Court Reconsiders Severity of Single-Incident Harassment

Rarely do courts grants motions to reconsider prior rulings, but a federal judge in New York did so this week in the context of a peer harassment case. CG was a special needs student at a public junior high school in New York City. During computer class, she was assaulted by two male students, one who grabbed her breasts from behind and another pulled her pants down and touched her buttocks. The teacher, Mr. Raskin, was present in the classroom, but was ostensibly helping students at the front of the room during this incident, which took place at the back of the classroom. CG called out for help, but did not call to Mr. Raskin in particular. Eventually her friend pushed through the crowd of students who had gathered around and pulled the boys off of her. CG's friend reported the incident and the boys were suspended and then transferred out of school.

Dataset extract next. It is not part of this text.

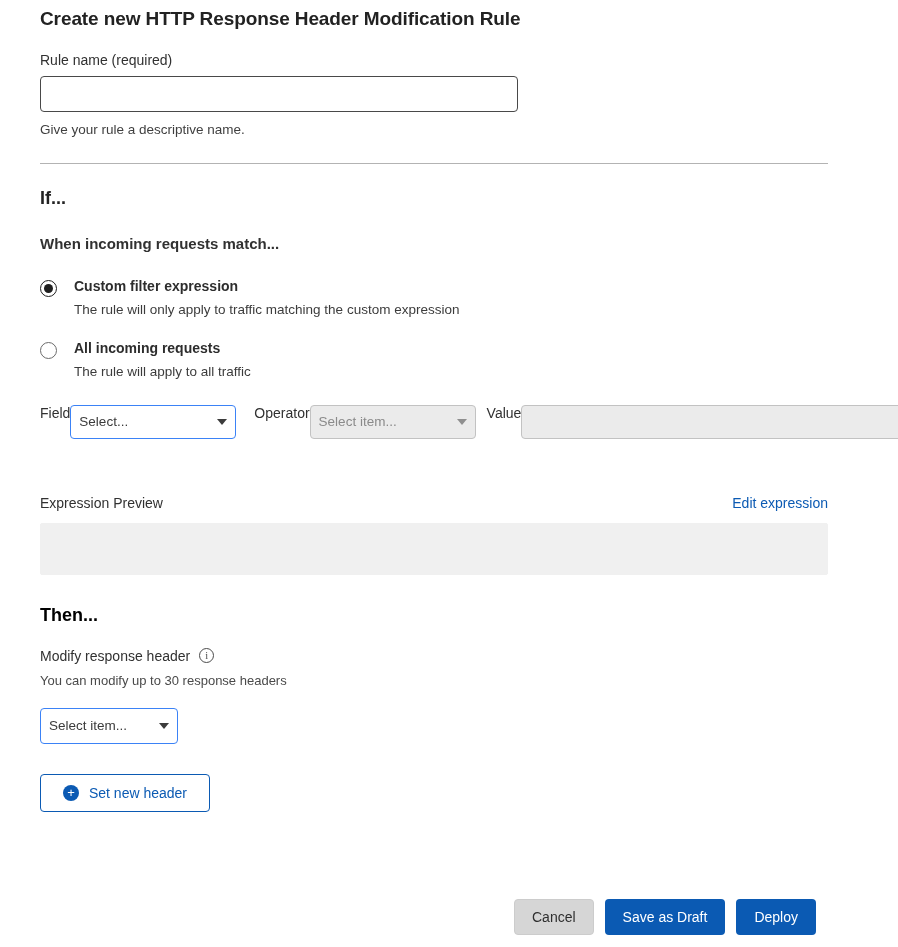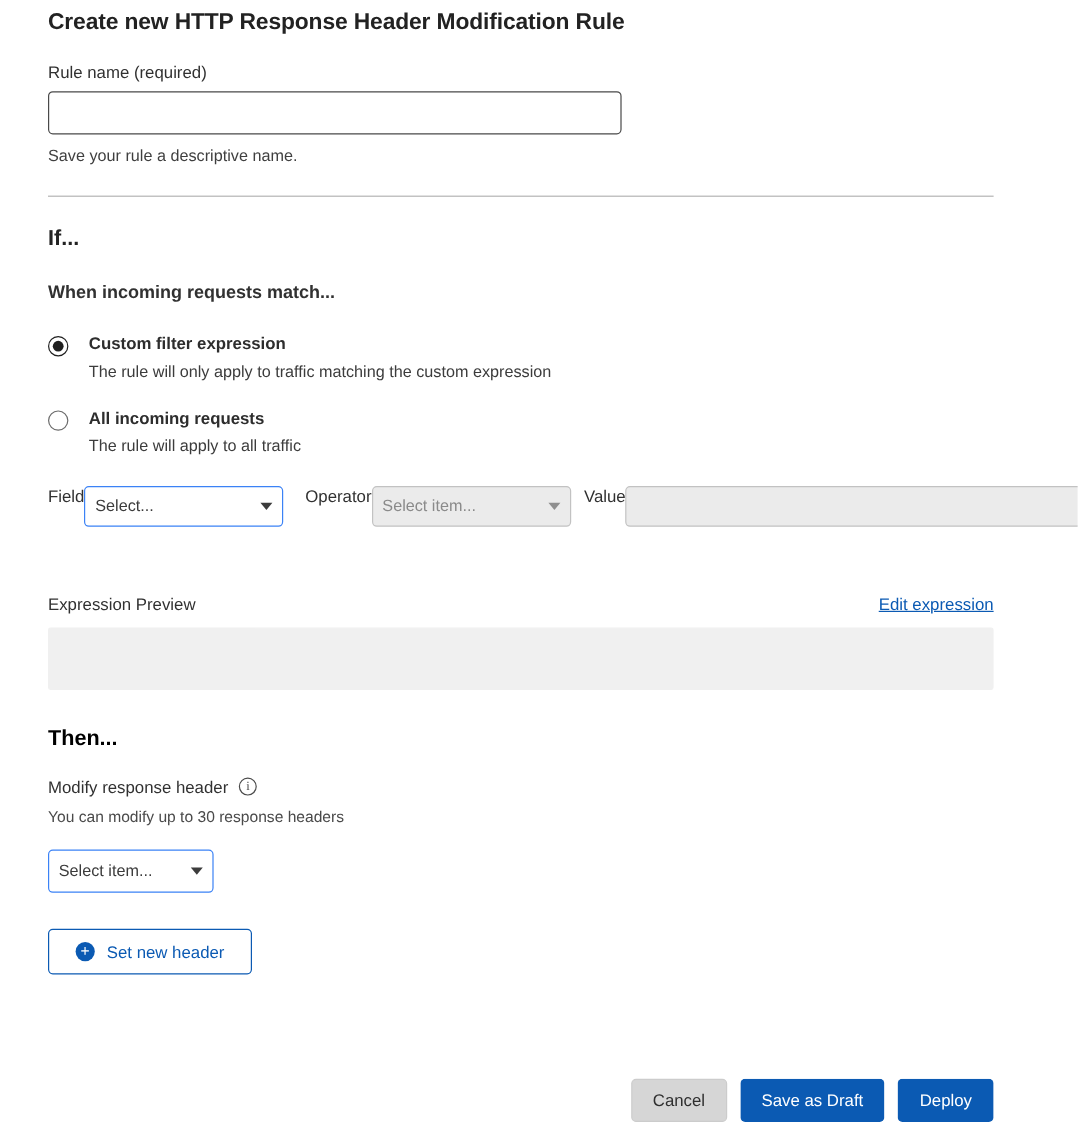"Save your rule a descriptive" div.help-text { text: Save -> Give }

CG's guardian sued the City on her behalf, claiming that the school was liable Mr. Raskin's failure to intercede and stop the assault as it was happening. Last month, however, the judge dismissed this claim. He agreed that the a jury could find that he was aware of the situation and that his failure to act amounted to deliberate indifference, he held that it did not constitute "severe and pervasive" harassment because it only happened one time. In response to the plaintiff's motion to reconsider, however, the judge admitted that he overlooked cases judicial decisions -- as well as topical Department of Education guidance -- holding that a single incident of harassment may render a school district liable if it is "serious enough to have the systemic effect of denying the victim equal access to an educational program or activity." In other words, "severe and pervasive" goes to the effect that the harassment could reasonably be expected to have on the victim. It does not refer to the pattern of the harassing conduct itself. The "deliberate indifferent" element already takes that into account; where a teacher's failure to intercede in an ongoing assault could amount to indifferent, failure to intercede in namecalling may not unless/until that namecalling becomes a pattern.

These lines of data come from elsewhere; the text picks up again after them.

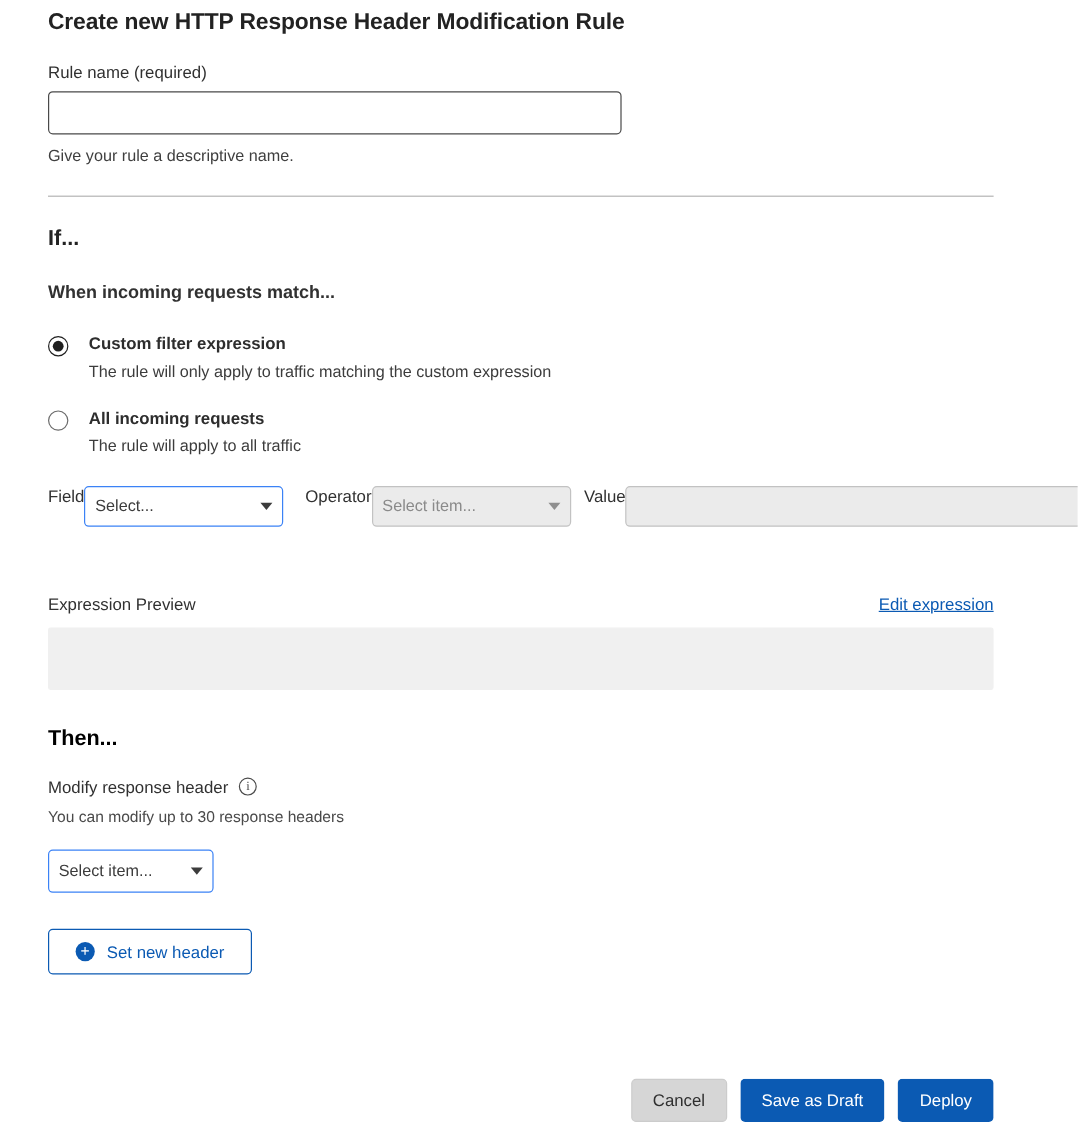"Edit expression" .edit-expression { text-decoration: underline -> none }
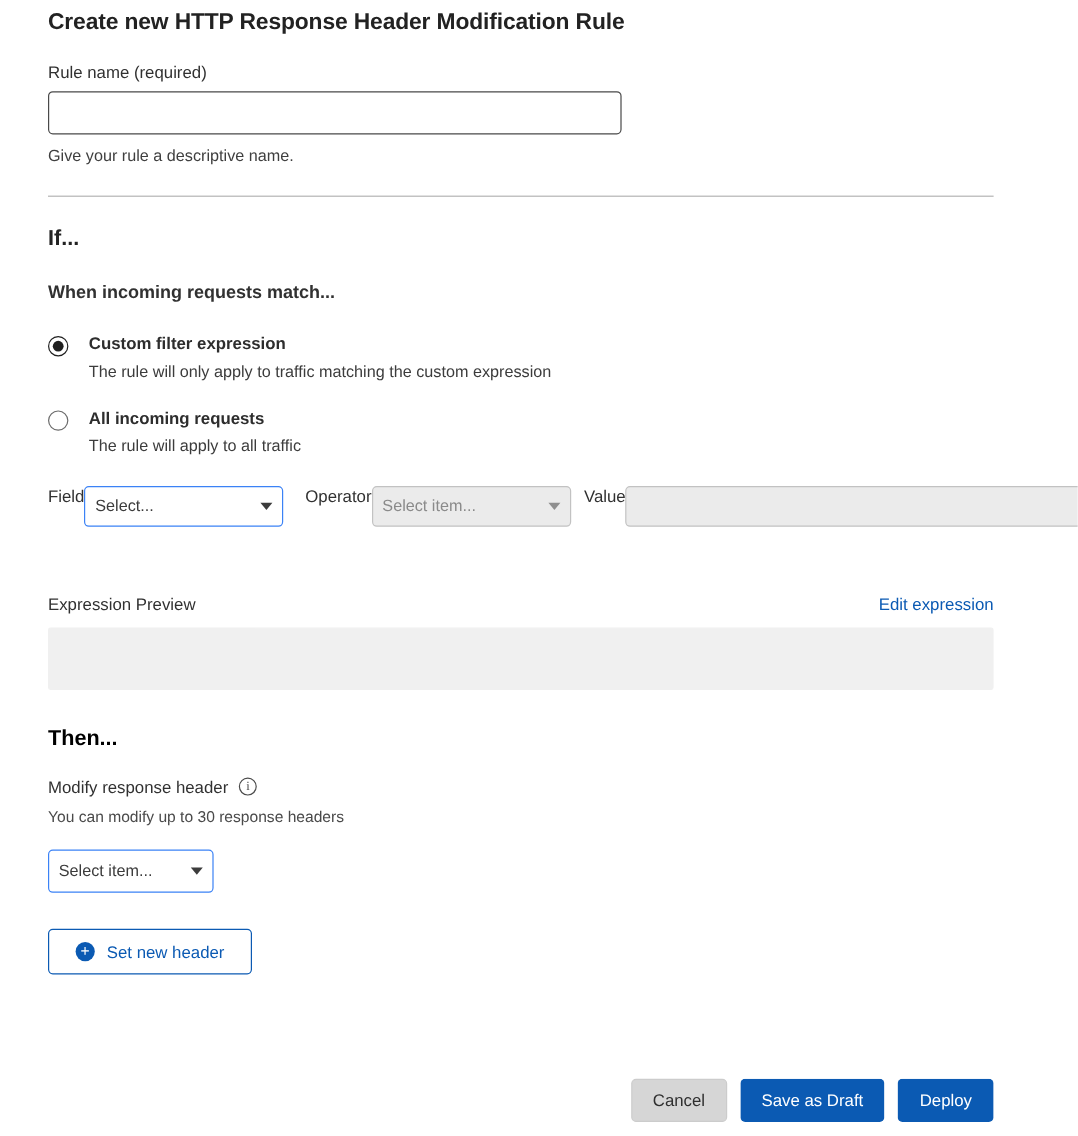"Cancel" .footer { right: 8px -> 20px }
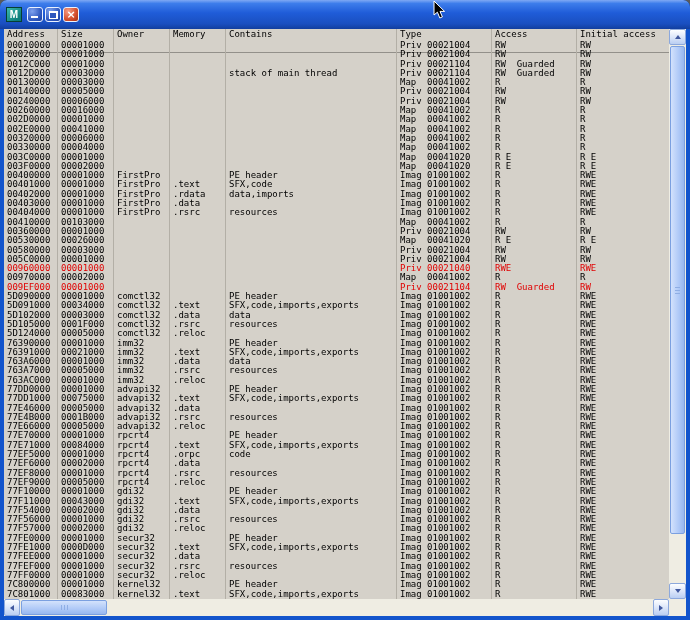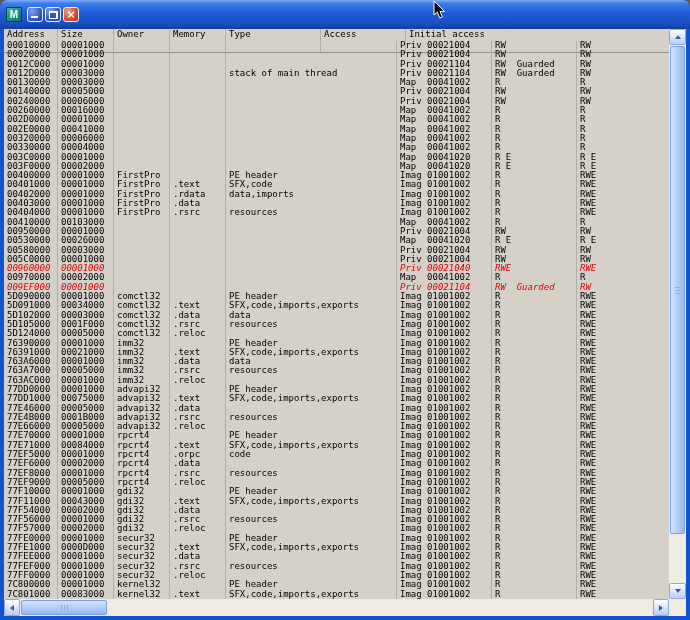"Contains" span.hc { html: none -> <span>Contains</span> }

Applying this standard, the judge reasoned that a jury could find that the assault on CG was serious and caused her emotional harm that impaired her access to education. This is a sensible result, in my view. The court was right to recognize that sexual harassment comes in many forms, and that the courts' concern about making schools liable for single incidents of harassment arises in the context of schoolyard taunts and teasing -- concerns not applicable when the manner of harassment is assault.

Decision is: TZ v. City of New York, 2009 WL 1794702 (E.D.N.Y., June 23, 2009).